Director of Verizon Lowell McAdam once said that any company would sooner or later become a victim to hackers, no matter how hard it tried to ensure cybersecurity. McAdam has his reasons for such an opinion. In 2013, three months after the acquisition of Yahoo, three billion accounts were at risk due to a single hacker attack.
However, the inevitability of an attack doesn’t mean that no protective measures need to be taken. After all, one hack in the entire history of a company is much better than ten hacks or a hundred hacks (though hardly any company, even a large one, can survive this). Although hackers’ activity is growing, and incidents are more frequent, many companies continue to ignore the danger.
According to a survey conducted by the UK government, 68% of business leaders have not received any training on how to mitigate information security vulnerabilities. Perhaps the reason for this is in the reluctance of managers to undertake significant expenses without being sure about the result. What can an average mid-sized company hope for if even tech giants can’t fully secure themselves from attacks?
Indeed, many cybersecurity systems are expensive. However, basic security tools built into the OS or free additional software are enough to protect you against the overwhelming majority of malicious programs. In addition, there are many budget solutions for corporate security. We’ll consider five of the most popular ones that will suit any company.
1. Antivirus software
Malware detection software can be expensive, but companies like Kaspersky or McAfee offer budget solutions for small businesses. An antivirus subscription for 20 devices will cost about $100-150 per month. For larger companies, there are more complex and expensive solutions, the price for which varies between $500-1000 per month. Given the fact that large companies experience damage from hacker attacks to the extent of around tens of thousands of dollars every month, such costs look quite reasonable.
2. Training and instructing employees
Data leakage often occurs even without the intervention of cybercriminals – solely due to the negligence of employees. This can be a laptop or phone left unattended, an account logged into on someone else’s computer, etc. According to a Willis Towers Watson study, about 70% of leaks are employees’ fault. Such portals as StaySafeOnline.org, Social-Engineer.com, etc. provide articles, online training, and useful information for employees and managers on how to significantly reduce the vulnerability of company data using simple measures. If you want full-fledged training, you can order a realistic simulation of a DDoS attack and organize interesting and useful gamification for your employees.

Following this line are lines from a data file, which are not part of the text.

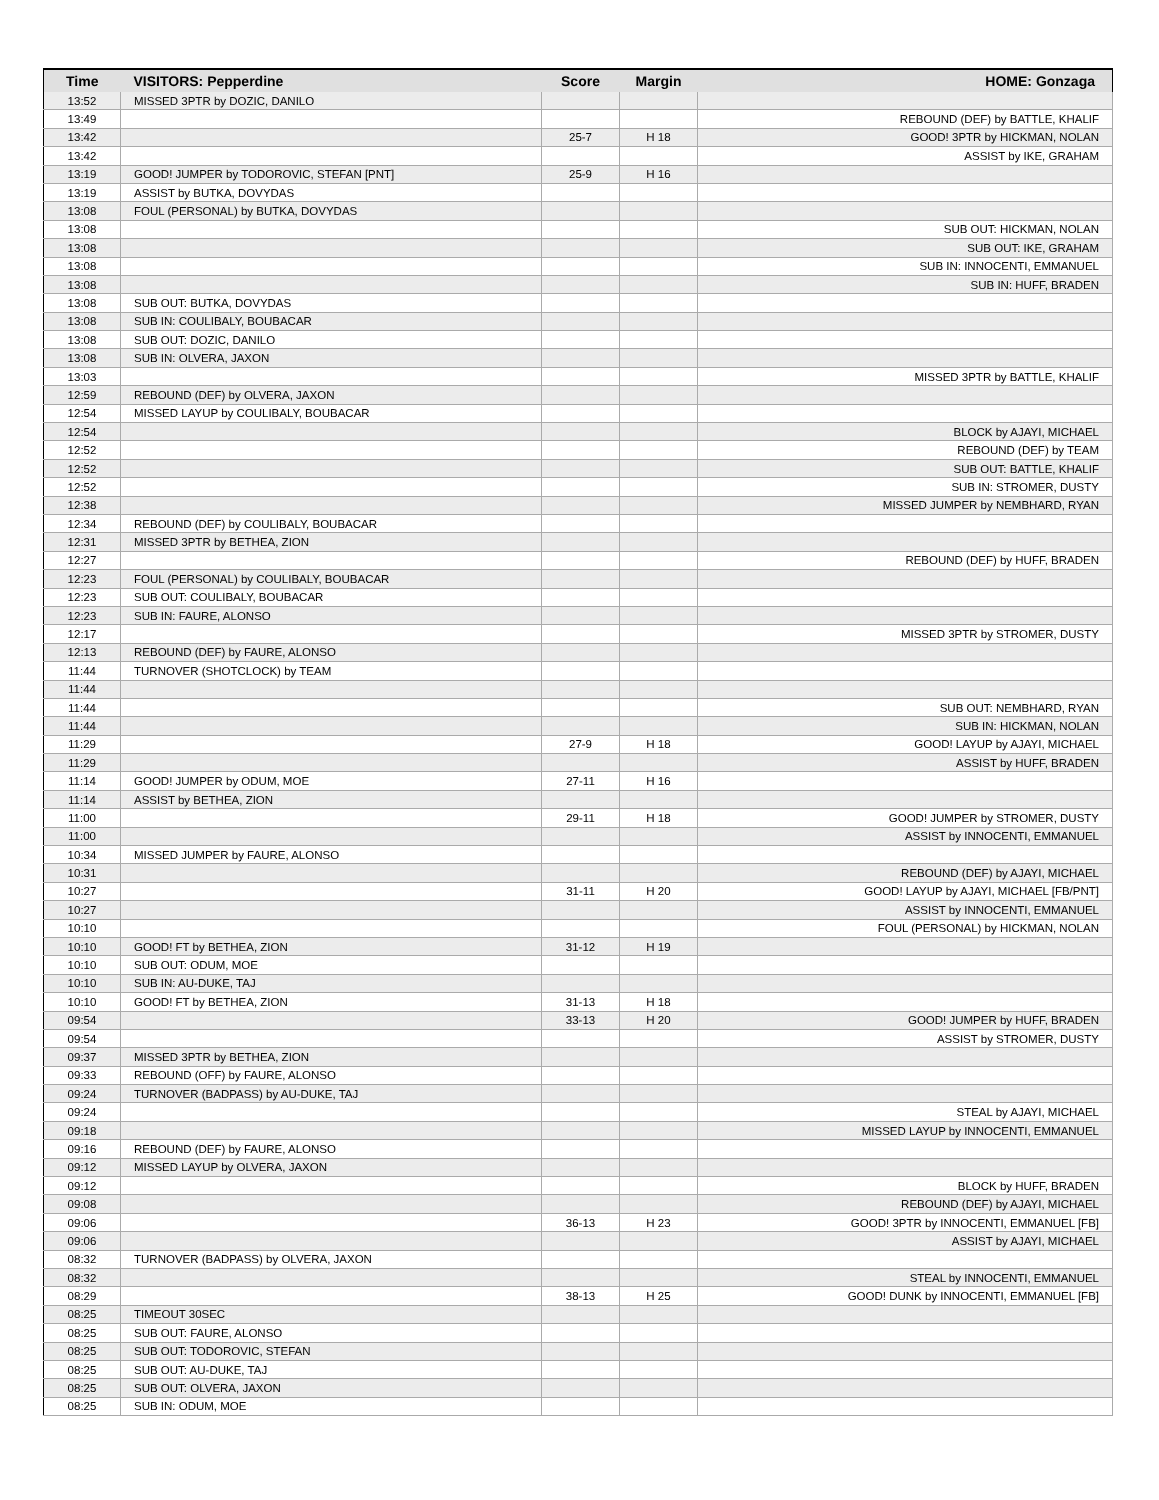| Time | VISITORS: Pepperdine | Score | Margin | HOME: Gonzaga |
| --- | --- | --- | --- | --- |
| 13:52 | MISSED 3PTR by DOZIC, DANILO | | | |
| 13:49 | | | | REBOUND (DEF) by BATTLE, KHALIF |
| 13:42 | | 25-7 | H 18 | GOOD! 3PTR by HICKMAN, NOLAN |
| 13:42 | | | | ASSIST by IKE, GRAHAM |
| 13:19 | GOOD! JUMPER by TODOROVIC, STEFAN [PNT] | 25-9 | H 16 | |
| 13:19 | ASSIST by BUTKA, DOVYDAS | | | |
| 13:08 | FOUL (PERSONAL) by BUTKA, DOVYDAS | | | |
| 13:08 | | | | SUB OUT: HICKMAN, NOLAN |
| 13:08 | | | | SUB OUT: IKE, GRAHAM |
| 13:08 | | | | SUB IN: INNOCENTI, EMMANUEL |
| 13:08 | | | | SUB IN: HUFF, BRADEN |
| 13:08 | SUB OUT: BUTKA, DOVYDAS | | | |
| 13:08 | SUB IN: COULIBALY, BOUBACAR | | | |
| 13:08 | SUB OUT: DOZIC, DANILO | | | |
| 13:08 | SUB IN: OLVERA, JAXON | | | |
| 13:03 | | | | MISSED 3PTR by BATTLE, KHALIF |
| 12:59 | REBOUND (DEF) by OLVERA, JAXON | | | |
| 12:54 | MISSED LAYUP by COULIBALY, BOUBACAR | | | |
| 12:54 | | | | BLOCK by AJAYI, MICHAEL |
| 12:52 | | | | REBOUND (DEF) by TEAM |
| 12:52 | | | | SUB OUT: BATTLE, KHALIF |
| 12:52 | | | | SUB IN: STROMER, DUSTY |
| 12:38 | | | | MISSED JUMPER by NEMBHARD, RYAN |
| 12:34 | REBOUND (DEF) by COULIBALY, BOUBACAR | | | |
| 12:31 | MISSED 3PTR by BETHEA, ZION | | | |
| 12:27 | | | | REBOUND (DEF) by HUFF, BRADEN |
| 12:23 | FOUL (PERSONAL) by COULIBALY, BOUBACAR | | | |
| 12:23 | SUB OUT: COULIBALY, BOUBACAR | | | |
| 12:23 | SUB IN: FAURE, ALONSO | | | |
| 12:17 | | | | MISSED 3PTR by STROMER, DUSTY |
| 12:13 | REBOUND (DEF) by FAURE, ALONSO | | | |
| 11:44 | TURNOVER (SHOTCLOCK) by TEAM | | | |
| 11:44 | | | | |
| 11:44 | | | | SUB OUT: NEMBHARD, RYAN |
| 11:44 | | | | SUB IN: HICKMAN, NOLAN |
| 11:29 | | 27-9 | H 18 | GOOD! LAYUP by AJAYI, MICHAEL |
| 11:29 | | | | ASSIST by HUFF, BRADEN |
| 11:14 | GOOD! JUMPER by ODUM, MOE | 27-11 | H 16 | |
| 11:14 | ASSIST by BETHEA, ZION | | | |
| 11:00 | | 29-11 | H 18 | GOOD! JUMPER by STROMER, DUSTY |
| 11:00 | | | | ASSIST by INNOCENTI, EMMANUEL |
| 10:34 | MISSED JUMPER by FAURE, ALONSO | | | |
| 10:31 | | | | REBOUND (DEF) by AJAYI, MICHAEL |
| 10:27 | | 31-11 | H 20 | GOOD! LAYUP by AJAYI, MICHAEL [FB/PNT] |
| 10:27 | | | | ASSIST by INNOCENTI, EMMANUEL |
| 10:10 | | | | FOUL (PERSONAL) by HICKMAN, NOLAN |
| 10:10 | GOOD! FT by BETHEA, ZION | 31-12 | H 19 | |
| 10:10 | SUB OUT: ODUM, MOE | | | |
| 10:10 | SUB IN: AU-DUKE, TAJ | | | |
| 10:10 | GOOD! FT by BETHEA, ZION | 31-13 | H 18 | |
| 09:54 | | 33-13 | H 20 | GOOD! JUMPER by HUFF, BRADEN |
| 09:54 | | | | ASSIST by STROMER, DUSTY |
| 09:37 | MISSED 3PTR by BETHEA, ZION | | | |
| 09:33 | REBOUND (OFF) by FAURE, ALONSO | | | |
| 09:24 | TURNOVER (BADPASS) by AU-DUKE, TAJ | | | |
| 09:24 | | | | STEAL by AJAYI, MICHAEL |
| 09:18 | | | | MISSED LAYUP by INNOCENTI, EMMANUEL |
| 09:16 | REBOUND (DEF) by FAURE, ALONSO | | | |
| 09:12 | MISSED LAYUP by OLVERA, JAXON | | | |
| 09:12 | | | | BLOCK by HUFF, BRADEN |
| 09:08 | | | | REBOUND (DEF) by AJAYI, MICHAEL |
| 09:06 | | 36-13 | H 23 | GOOD! 3PTR by INNOCENTI, EMMANUEL [FB] |
| 09:06 | | | | ASSIST by AJAYI, MICHAEL |
| 08:32 | TURNOVER (BADPASS) by OLVERA, JAXON | | | |
| 08:32 | | | | STEAL by INNOCENTI, EMMANUEL |
| 08:29 | | 38-13 | H 25 | GOOD! DUNK by INNOCENTI, EMMANUEL [FB] |
| 08:25 | TIMEOUT 30SEC | | | |
| 08:25 | SUB OUT: FAURE, ALONSO | | | |
| 08:25 | SUB OUT: TODOROVIC, STEFAN | | | |
| 08:25 | SUB OUT: AU-DUKE, TAJ | | | |
| 08:25 | SUB OUT: OLVERA, JAXON | | | |
| 08:25 | SUB IN: ODUM, MOE | | | |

3. Network performance and web security
In modern business, one can hardly find a company that doesn’t have a website. Meanwhile, every website needs protection from attacks that can lead to its disruption or data losses. For this purpose, you can use budget solutions like those offered by Cloudflare or Incapsula. They provide both basic free versions and advanced paid ones, including those with additional functions such as CAPTCHA checks, bot blocking, etc.
4. Personal data protection services
Companies have to defend themselves not only from attacks on their intellectual property but also from common fraud. If employees receive an email from a manager’s corporate address with a request to transfer a certain amount of money to a specified account (for example, to help a colleague in trouble), many are ready to do it without asking questions.
According to the FBI, the damage from such fraud has increased significantly over the past few years. Fraudsters are becoming more skillful and not just creating mailboxes that look like corporate accounts but hacking the real ones. You can protect your company from such a threat for free, by introducing strict rules for correspondence between employees, or for a price by purchasing a protection package from Experian or Lifelock costing around $150 per month. Such services not only provide additional protection against hacking of corporate mail but also help to eliminate its consequences in the shortest possible time.
5. Mobile applications
Mobile devices are actively used in business processes, so having a solution to protect the data passing through them is vital. There are special app managers that generate and manage complex passwords. End-to-end encryption applications such as Signal help to protect calls and messages, and apps like Keeply provide the opportunity to store data in a secure container.
At Andersen, we pay great attention to cybersecurity and provide consultation to our clients. During the period of lockdown and active transfer to remote work, we helped some of our current clients adapt to new conditions and organize secure processes. Since then, interest in corporate security services has only been growing, and in a short time, cybersecurity has become an important area for our company.